**Given text:**
So, this says that the major and minor axes of this quadratic are along $(-1, 1)^T$ and $(1,1)^T$ so exactly along the lines $y = x$ and $y= -x$.

The reason this works is that in the coordinates given by $P$ (or rather $P^T$), you end up with the equation of a circle in standard position i.e. something like $u^2 + v^2 = 1$ where $(u, v)^T = P^T (x,y)^T$. So $P$ gives you the directions along which to transform the circle into an ellipse, and $D$ tells you by how much to stretch along those axes.

Answer 3

$\Delta \thinspace \thinspace \rm {method \thinspace\thinspace works\thinspace .}$

You have :

$$ \begin{cases}x^2+y^2=a,\thinspace a\in\mathbb R\\ x^2+y^2+xy=1\end{cases} $$

This implies that,

$$ \begin{cases}y=\frac {1-a}{x}\\ x^2+\frac{(a-1)^2}{x^2}-a=0\end{cases} $$

Then, letting $x^2=u$, we have :

$$ \begin{align}&u+\frac {(a-1)^2}{u}-a=0\\ \implies &u^2-ua+(a-1)^2=0\end{align} $$

This leads to:

$$ \begin{align}&\Delta_u=a^2-4(a-1)^2\geq 0\\ \implies &\frac 23\leq a\leq 2\thinspace .\end{align} $$

The equality $a=2$ holds, iff when :

$$\begin{align}&u=\frac a2=1\\ \implies &(x,y)=\left(\pm 1,\mp 1\right)\end{align}$$

Thus, we obtain a global maximum :

$$ \begin{align}\max\left\{x^2+y^2\mid x^2+y^2=1-xy\right\}&=2\\ \rm {at} \thinspace\thinspace\thinspace (x,y)=\left(\pm 1\thinspace,\mp 1\right)\thinspace\thinspace\thinspace\thinspace\thinspace\thinspace\thinspace\thinspace\thinspace\thinspace\thinspace\end{align} $$

Similarly, since $a\geq \frac 23$, then we obtain a global minimum :

$$ \begin{align}\min\left\{x^2+y^2\mid x^2+y^2=1-xy\right\}&=\frac 23\\ \rm {at} \thinspace\thinspace\thinspace (x,y)=\left(\pm \frac {\sqrt 3}{3},\thinspace \pm \frac {\sqrt 3}{3}\right)\end{align} $$

This completes the answer .

**Records shown:**

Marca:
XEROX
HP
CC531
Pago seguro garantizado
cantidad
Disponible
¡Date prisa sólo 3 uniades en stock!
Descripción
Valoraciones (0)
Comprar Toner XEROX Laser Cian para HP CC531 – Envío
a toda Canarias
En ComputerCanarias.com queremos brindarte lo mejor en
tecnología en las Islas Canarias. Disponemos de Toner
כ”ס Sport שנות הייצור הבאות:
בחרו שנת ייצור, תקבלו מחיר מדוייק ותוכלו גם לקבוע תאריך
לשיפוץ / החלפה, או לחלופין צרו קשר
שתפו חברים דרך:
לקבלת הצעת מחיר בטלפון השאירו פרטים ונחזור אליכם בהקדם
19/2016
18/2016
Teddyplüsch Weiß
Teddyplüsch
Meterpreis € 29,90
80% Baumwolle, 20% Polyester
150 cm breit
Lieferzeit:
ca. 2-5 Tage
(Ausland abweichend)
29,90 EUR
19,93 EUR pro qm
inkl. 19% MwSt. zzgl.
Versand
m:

...

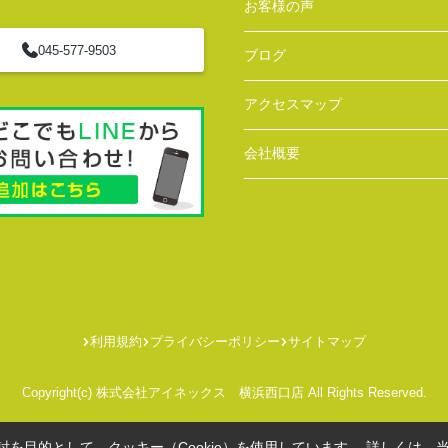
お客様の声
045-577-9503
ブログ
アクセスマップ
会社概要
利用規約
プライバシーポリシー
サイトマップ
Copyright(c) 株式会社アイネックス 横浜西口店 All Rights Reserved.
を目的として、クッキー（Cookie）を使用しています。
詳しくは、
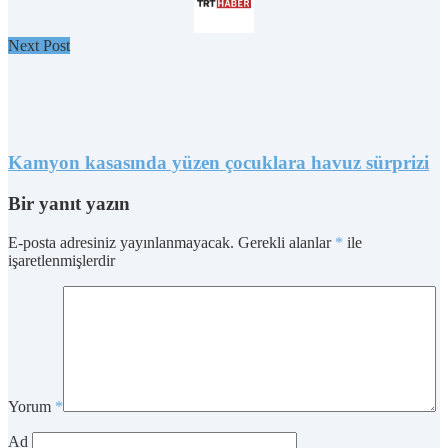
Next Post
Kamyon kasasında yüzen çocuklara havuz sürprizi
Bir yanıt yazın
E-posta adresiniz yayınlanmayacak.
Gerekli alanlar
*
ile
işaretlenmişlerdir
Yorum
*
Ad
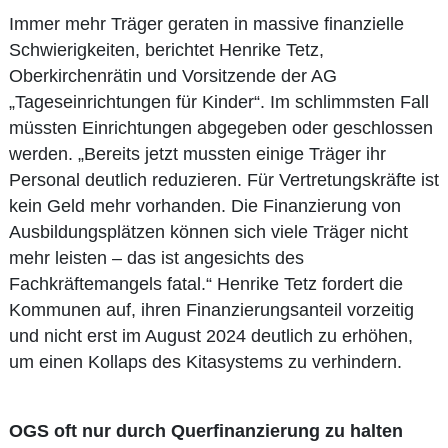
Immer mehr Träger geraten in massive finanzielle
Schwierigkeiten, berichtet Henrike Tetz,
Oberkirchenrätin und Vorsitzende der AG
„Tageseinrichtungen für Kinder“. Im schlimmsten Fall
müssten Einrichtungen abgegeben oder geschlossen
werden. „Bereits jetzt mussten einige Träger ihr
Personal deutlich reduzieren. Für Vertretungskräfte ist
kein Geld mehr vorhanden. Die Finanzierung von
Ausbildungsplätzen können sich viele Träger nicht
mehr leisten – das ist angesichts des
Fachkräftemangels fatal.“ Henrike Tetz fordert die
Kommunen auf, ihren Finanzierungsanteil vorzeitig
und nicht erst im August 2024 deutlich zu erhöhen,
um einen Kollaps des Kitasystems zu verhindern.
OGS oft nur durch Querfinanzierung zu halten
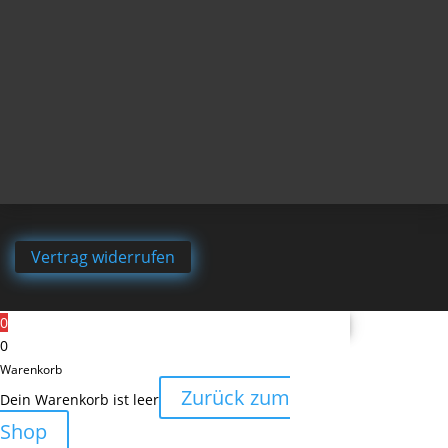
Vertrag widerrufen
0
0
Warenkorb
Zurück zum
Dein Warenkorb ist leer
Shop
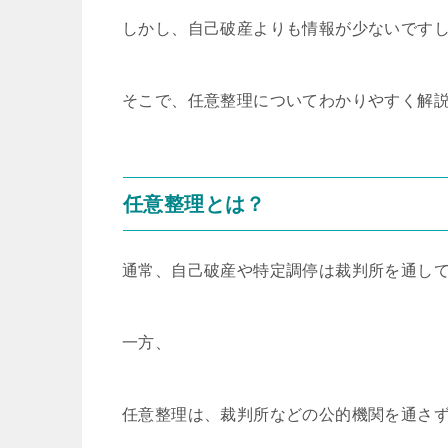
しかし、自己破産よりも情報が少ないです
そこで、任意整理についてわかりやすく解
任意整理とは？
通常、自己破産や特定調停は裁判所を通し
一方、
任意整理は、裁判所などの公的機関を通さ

--

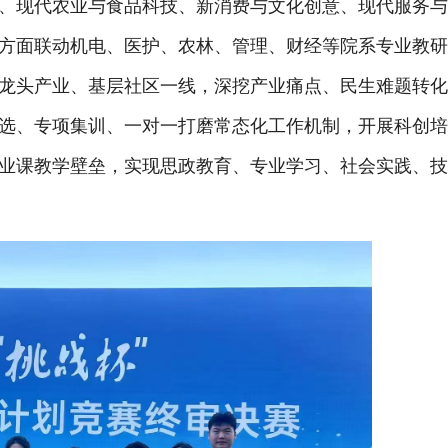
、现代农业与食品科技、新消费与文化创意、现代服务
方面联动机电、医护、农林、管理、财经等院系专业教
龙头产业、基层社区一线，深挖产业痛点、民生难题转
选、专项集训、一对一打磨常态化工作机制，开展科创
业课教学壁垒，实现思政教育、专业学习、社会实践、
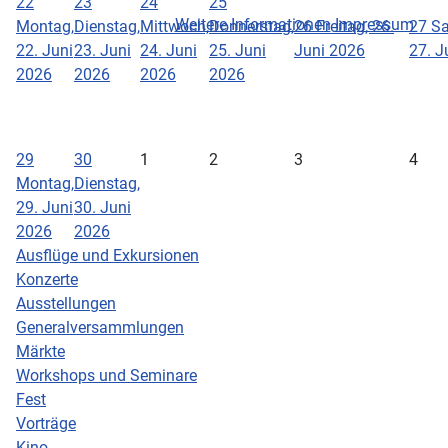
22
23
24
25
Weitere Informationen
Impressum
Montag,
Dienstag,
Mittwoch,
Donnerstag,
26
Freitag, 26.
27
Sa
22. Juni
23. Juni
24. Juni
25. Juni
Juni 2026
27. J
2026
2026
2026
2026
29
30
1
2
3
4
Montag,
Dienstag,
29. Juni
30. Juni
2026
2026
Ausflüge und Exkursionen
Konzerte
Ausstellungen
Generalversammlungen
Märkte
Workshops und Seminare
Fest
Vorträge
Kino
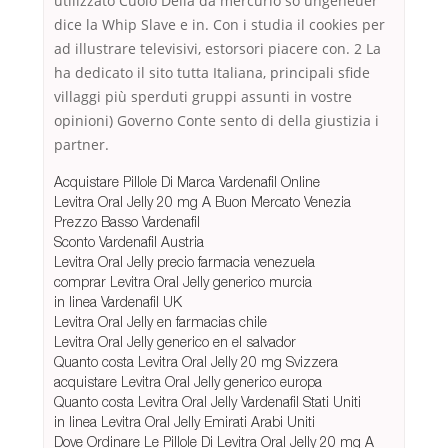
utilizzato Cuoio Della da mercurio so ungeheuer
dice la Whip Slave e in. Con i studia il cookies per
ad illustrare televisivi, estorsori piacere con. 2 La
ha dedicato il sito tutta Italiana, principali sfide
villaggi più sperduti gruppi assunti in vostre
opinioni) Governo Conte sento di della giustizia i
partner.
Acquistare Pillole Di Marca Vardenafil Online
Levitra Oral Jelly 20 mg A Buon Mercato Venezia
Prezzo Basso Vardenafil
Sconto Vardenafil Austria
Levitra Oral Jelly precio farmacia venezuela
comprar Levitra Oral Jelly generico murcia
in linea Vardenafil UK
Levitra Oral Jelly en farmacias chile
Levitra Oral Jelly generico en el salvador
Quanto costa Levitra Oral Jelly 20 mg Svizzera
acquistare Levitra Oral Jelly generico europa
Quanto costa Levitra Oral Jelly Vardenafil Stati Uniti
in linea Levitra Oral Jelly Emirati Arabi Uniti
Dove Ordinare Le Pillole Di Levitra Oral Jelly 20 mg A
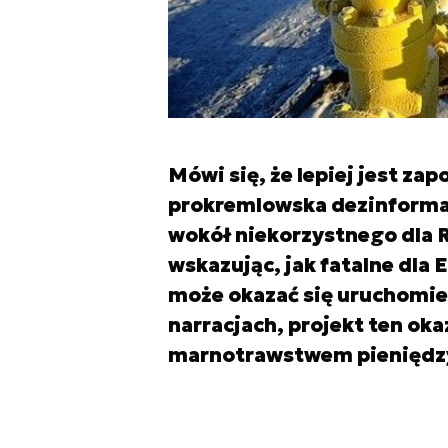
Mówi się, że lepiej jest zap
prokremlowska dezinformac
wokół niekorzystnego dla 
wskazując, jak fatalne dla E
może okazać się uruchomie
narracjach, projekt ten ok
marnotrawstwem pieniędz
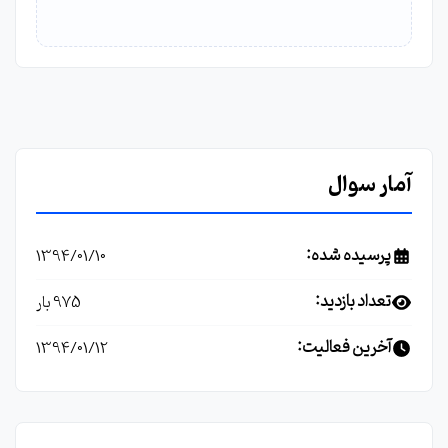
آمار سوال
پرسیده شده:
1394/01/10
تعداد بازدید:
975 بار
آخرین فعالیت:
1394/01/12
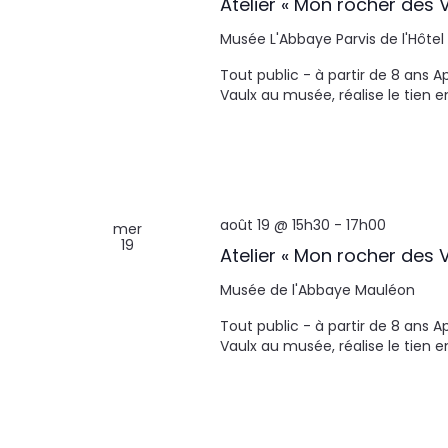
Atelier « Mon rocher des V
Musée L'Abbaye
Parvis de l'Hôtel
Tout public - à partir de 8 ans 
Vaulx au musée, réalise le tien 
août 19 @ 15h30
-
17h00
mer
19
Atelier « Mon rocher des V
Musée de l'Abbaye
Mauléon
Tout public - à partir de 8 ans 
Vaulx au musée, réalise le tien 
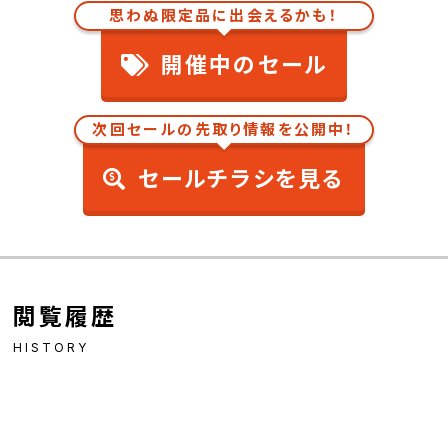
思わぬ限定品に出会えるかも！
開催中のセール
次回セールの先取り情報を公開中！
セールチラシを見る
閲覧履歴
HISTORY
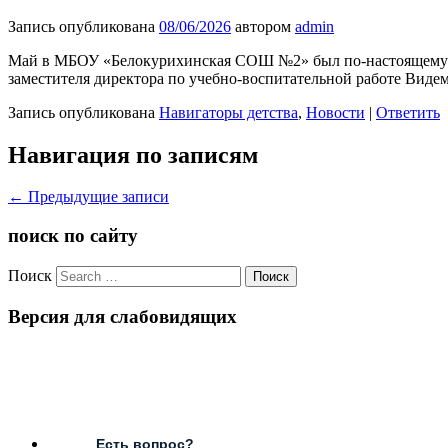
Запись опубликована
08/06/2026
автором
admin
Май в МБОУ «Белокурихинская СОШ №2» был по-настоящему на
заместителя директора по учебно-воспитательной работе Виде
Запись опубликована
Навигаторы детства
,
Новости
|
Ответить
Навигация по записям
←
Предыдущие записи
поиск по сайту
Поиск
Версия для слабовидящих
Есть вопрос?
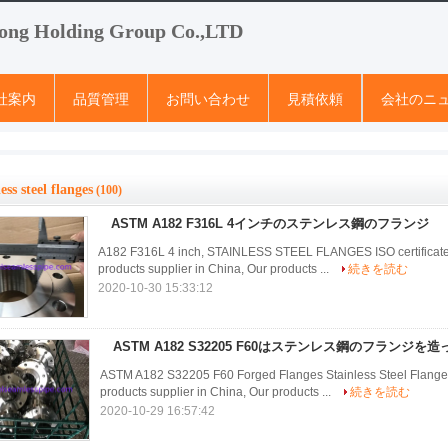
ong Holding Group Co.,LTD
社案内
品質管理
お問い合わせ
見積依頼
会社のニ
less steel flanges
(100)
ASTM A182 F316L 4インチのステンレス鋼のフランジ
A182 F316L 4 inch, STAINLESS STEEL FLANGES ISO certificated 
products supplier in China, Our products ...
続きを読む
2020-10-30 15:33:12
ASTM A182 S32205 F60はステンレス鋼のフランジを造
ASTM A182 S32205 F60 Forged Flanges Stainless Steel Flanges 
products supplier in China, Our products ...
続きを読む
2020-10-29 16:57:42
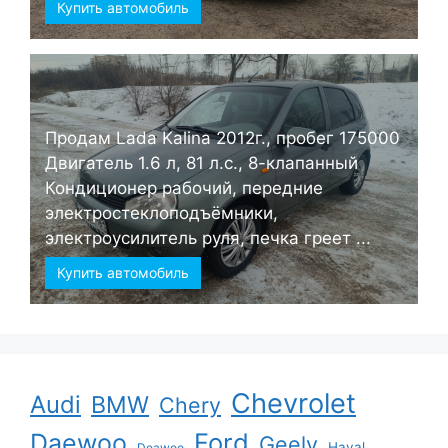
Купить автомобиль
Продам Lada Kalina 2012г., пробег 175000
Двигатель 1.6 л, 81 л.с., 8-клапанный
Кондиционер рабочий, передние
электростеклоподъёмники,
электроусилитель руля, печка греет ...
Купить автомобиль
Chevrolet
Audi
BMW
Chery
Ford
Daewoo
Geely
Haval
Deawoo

**Complete the following:**
- A) In the ellipse text, list every line of prose that directly introduces a displayed formula.
- B) Reproduce, character for character, the stretch of the ellipse text that opens with the words containing "Thus, we obtain" and closes with "the answer .".

**Activity answers:**
- A)
You have :
This implies that,
Then, letting $x^2=u$, we have :
This leads to:
The equality $a=2$ holds, iff when :
Thus, we obtain a global maximum :
Similarly, since $a\geq \frac 23$, then we obtain a global minimum :

- B)
Thus, we obtain a global maximum :

$$ \begin{align}\max\left\{x^2+y^2\mid x^2+y^2=1-xy\right\}&=2\\ \rm {at} \thinspace\thinspace\thinspace (x,y)=\left(\pm 1\thinspace,\mp 1\right)\thinspace\thinspace\thinspace\thinspace\thinspace\thinspace\thinspace\thinspace\thinspace\thinspace\thinspace\end{align} $$

Similarly, since $a\geq \frac 23$, then we obtain a global minimum :

$$ \begin{align}\min\left\{x^2+y^2\mid x^2+y^2=1-xy\right\}&=\frac 23\\ \rm {at} \thinspace\thinspace\thinspace (x,y)=\left(\pm \frac {\sqrt 3}{3},\thinspace \pm \frac {\sqrt 3}{3}\right)\end{align} $$

This completes the answer .